Before the models are introduced to clinical practice, it is important to carefully adjust them based on clinical requirements by either raising or lowering the discriminatory threshold. This is because high number of false negatives results in repeated underresourcing and compromised quality of care. On the other hand, false positives result in overresourcing, increased operating costs and introduce the risk of developing an alarm fatigue to the end users [24]. In this article, we do not prioritize specificity or sensitivity at the cost of the other, as the optimal balance may vary based on each facility’s unique requirements and should be determined on a hospital-by-hospital basis. Technically, this could be done by weighting classes, changing the threshold, or by data sampling.

Further, it would be interesting to evaluate the performance of these models when trained on daily resolution. For example, in terms of forecasting crowding, the real targets of interest are not the hourly occupancy statistics, but the peak occupancy of the afternoon. The same models could potentially perform better, if trained with series of these daily peak occupancies, which likely demonstrate clear weekly seasonality and potential trends. Moreover, it would be likely beneficial to estimate classification techniques, such as logistic regression or support vector machines. After all, we are only marginally interested in the underlying numbers of the patients and very much interested in the binary future state of the ED and it might make sense to incorporate this logic to model cost function as well. We presume that the use of classification techniques can potentially enhance the sensitivity of the system.

The focus of this study was deliberately on building the software and integrating it into hospital information infrastructure, which was not a trivial task. For this reason, the models used were simple well-established statistical models. However, several novel machine learning based time series forecasting models have been introduced over the course of the last few years [25, 26], and these models would likely provide better accuracy in this context, especially if supplemented with relevant multivariable exogenous data.

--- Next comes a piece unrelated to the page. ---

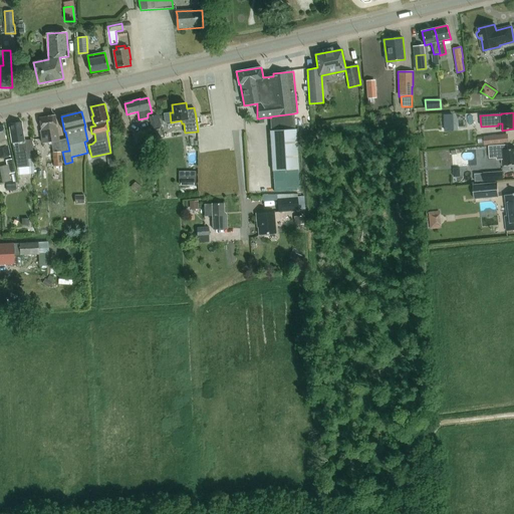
[(295,130),(294,113),(270,116),(271,117),(271,131),(270,131),(272,171),(299,170),(297,130),(295,130)]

The definition of crowding used here annotated the top 3 % of hours as crowded. Currently, in our ED, crowding protocol is triggered at even lower occupancy level of 8 %. Our threshold is thus higher than current local clinical practice and could be easily integrated to established operating culture. However, we do acknowledge that ED’s differ signicantly and these thresholds do not necessarily apply to other facilites. Further work is required to validate these findings in other centers.

Conclusions

To conclude, we showed the ability of a prospective crowding early warning system to predict next hour crowding with an AUC of 0.94 (95% CI: 0.91-0.96) and 24 hour crowding with an AUC of 0.79 (95% CI: 0.75-0.84). We also propose a clinically oriented PPO metric and using this approach suggest that afternoon crowding can be predicted at 1 p.m. with an AUC of 0.84 (95% CI: 0.74-0.91)

Future work should 1) investigate the use of binary cost function optimally with a machine learning model, 2) investigate the accuracy of the system with stratified sample, 3) perform a pilot with the ED staff to validate the operational benefits of the system in clinical setting and 4) document the binary performance of other previously proposed multivariable ED forecasting models.